EXTRACT PROVIDED Block Start

# Lyft driver express program, terrible experience!



## beasthpc (Aug 4, 2016)

Lyft express drive was my first experience with rideshare, and here is my take on it, that I wish I would have seen somewhere else on here. 

As me Being from the Baltimore/Washington/Virginia region Unless you plan to do Lyft FULL time, stay far away from the express rental program!! I had to work minimum off 39hrs qouted to make the 65 rental free qouta. Did this for about 3 weeks and every week only made about 450$ after thier all thier fees. There was even a week when i was cutting it close to the 4:59am Monday cut off period.. It was on a Sunday afternoon I had 62 rides then all of a sudden I got timed out, but mind you I had taken an over 8hr break from the last time I was lyfting I sent them numerous emails back and forth. And they kept giving me the same bs response "you have reached the limit and are required to take a 6hr break) and I kept responding to them with the screenshots to prove that I only had been on the app for 6hrs..so I then had to stay up until 2am for my app to kick back in. Just to finish my last three rides.. There are 3 rentals currently at Baltimore all priced weekly Malibu 139/w Impala 219/w and Equinox 249/w.. So as you can see if you do not make the qouta you then pay from your already shitty earned dollars and if you don't get 40. You also pay for all the miles you used while using their car at .25c a mile! In addition you are charged the same rate for any miles you use outside the app.. So before anyone does this I would definitely take super caution! Not worth it at all!! But if anyone else is having a much better experience please share!!


----------



## ABC123DEF (Jun 9, 2015)

These companies are a rip-off in every way. Welcome to the club. Please take advice that many of the vets give you and don't get mad when they don't tell you what you want to hear.


----------



## beasthpc (Aug 4, 2016)

Ofcourse at the time I saw it as, I had a car too old to lyft with, here's a fairly new car to use while making money, without having to worry about any maintainence(the only positive). And since the program was just a few days introduced to Baltimore, I found no one elses experience to take into consideration


----------



## Jermin8r89 (Mar 10, 2016)

With lyft its still fairly small market threw much of country. Your lucky 65 i gotta do 75 but thats in boston where lyft is more well known. I do about 38-42 hours makeing about $900. But now its a flooded market i have to make friends and have buisness partners to get to 75. I dont even like friday nights anymore as the drivers market is now flooded with full timers and part timers. I like to go in the evening threw the night and into early part of morning when theres least amount of drivers and less traffic. I havent had much problems with people either


----------



## JimS (Aug 18, 2015)

Give it back. Find the cheapest, nicest Plus size vehicle you can finance.


----------



## Lag Monkey (Feb 6, 2015)

I have to do 100rides for San Francisco market. I just got on express drive. I'll let you know how it goes. Uber and Lyft offer basically the same offers except uber has some sketchy deals with Bama leasing and some other not so great ones


----------



## aikon (Aug 4, 2016)

Lag Monkey - Did you have to be invited by Lyft to get on Express Drive? Or were you just able to apply from your Lyft Dashboard / Vehicles?

EXTRACT PROVIDED Block End
RECORD EXCERPTS Block Start

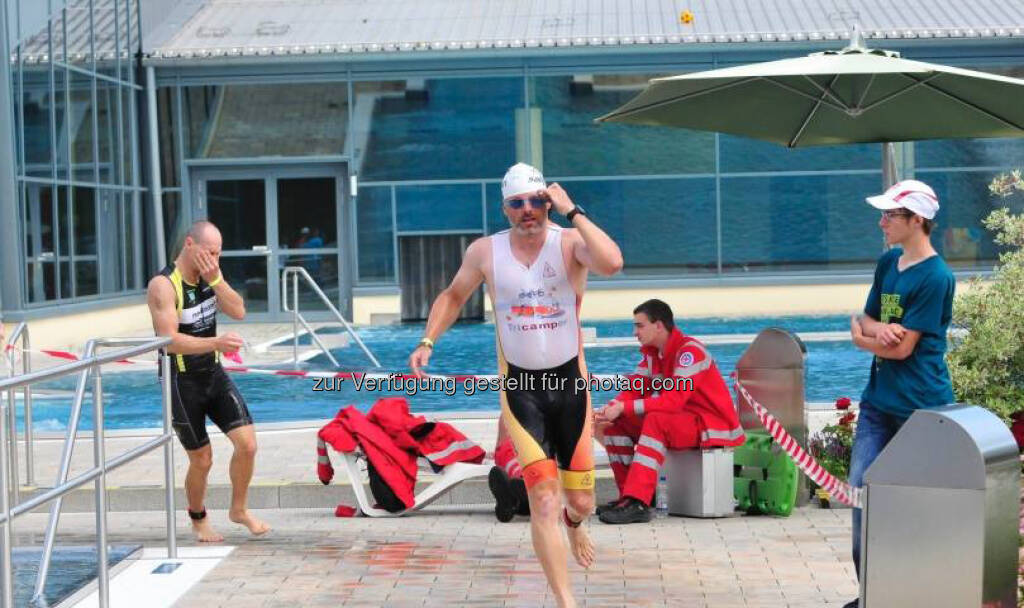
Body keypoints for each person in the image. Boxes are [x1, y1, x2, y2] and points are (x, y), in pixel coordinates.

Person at [409, 162, 623, 608]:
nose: (529, 210)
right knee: (542, 497)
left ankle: (576, 523)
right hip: (521, 390)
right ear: (505, 209)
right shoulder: (485, 252)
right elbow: (452, 295)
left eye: (536, 201)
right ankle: (566, 600)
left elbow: (612, 263)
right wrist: (428, 340)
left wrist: (573, 210)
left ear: (547, 202)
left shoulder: (569, 243)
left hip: (571, 387)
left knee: (580, 502)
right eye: (518, 203)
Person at [844, 179, 955, 608]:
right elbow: (869, 318)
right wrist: (877, 331)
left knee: (913, 508)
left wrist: (863, 340)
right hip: (877, 404)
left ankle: (915, 594)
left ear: (918, 220)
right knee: (861, 497)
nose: (882, 222)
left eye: (891, 215)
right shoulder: (888, 263)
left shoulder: (937, 277)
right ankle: (871, 595)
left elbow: (904, 349)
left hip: (921, 409)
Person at [147, 220, 271, 542]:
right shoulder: (164, 285)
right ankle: (198, 517)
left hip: (213, 374)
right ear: (190, 244)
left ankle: (239, 510)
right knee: (202, 459)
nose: (214, 259)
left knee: (248, 444)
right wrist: (216, 344)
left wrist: (216, 278)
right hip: (181, 381)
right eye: (209, 252)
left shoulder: (210, 274)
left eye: (218, 253)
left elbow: (239, 310)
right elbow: (168, 341)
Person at [594, 299, 745, 524]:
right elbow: (634, 387)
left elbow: (674, 400)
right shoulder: (653, 355)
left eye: (639, 325)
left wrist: (624, 407)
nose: (635, 332)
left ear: (659, 325)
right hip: (685, 422)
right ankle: (629, 498)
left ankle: (638, 501)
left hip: (710, 426)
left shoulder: (690, 353)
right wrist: (611, 408)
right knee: (617, 425)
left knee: (656, 420)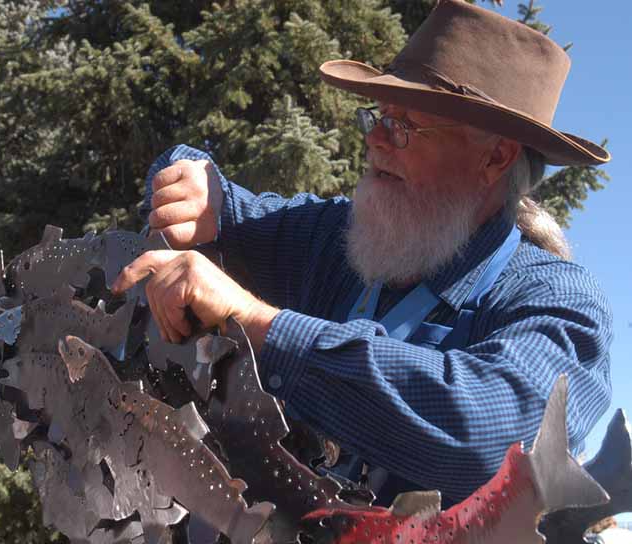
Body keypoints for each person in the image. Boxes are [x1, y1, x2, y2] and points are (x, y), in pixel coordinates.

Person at [112, 0, 612, 506]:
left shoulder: (558, 299)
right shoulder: (338, 237)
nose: (373, 139)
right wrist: (194, 183)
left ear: (496, 157)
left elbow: (494, 443)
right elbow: (215, 195)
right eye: (378, 116)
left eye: (404, 125)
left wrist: (260, 324)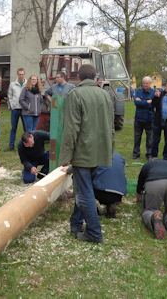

RECORD EXCERPTS Block End

ASSIGNED TASK 1: From the forum thread about Lyft's Express Drive program, list each rental car it says is available in Baltimore, along with its weekly price.
ASSIGNED TASK 2: Proceed with the forum thread about Lyft's Express Drive program, starting after its final post.

RESPONSE BOX 1:
Malibu: $139 per week
Impala: $219 per week
Equinox: $249 per week

RESPONSE BOX 2:
----------



## Lag Monkey (Feb 6, 2015)

I found it under dashboard where it says add vechicale


----------



## aikon (Aug 4, 2016)

Ok. I'm in South Bay, and I don't see the express drive option. It must still be limited (for now) to San Francisco for the Bay Area. Lyft press releases previously mentioned the express drive was expanding to San Fran this summer, but I also saw some articles that mentioned Silicon Valley.


----------



## Lag Monkey (Feb 6, 2015)

Keep checking under add a new cechical and hopefully it will show up soon


----------



## BostonBarry (Aug 31, 2015)

beasthpc said:


> Lyft express drive was my first experience with rideshare, and here is my take on it, that I wish I would have seen somewhere else on here.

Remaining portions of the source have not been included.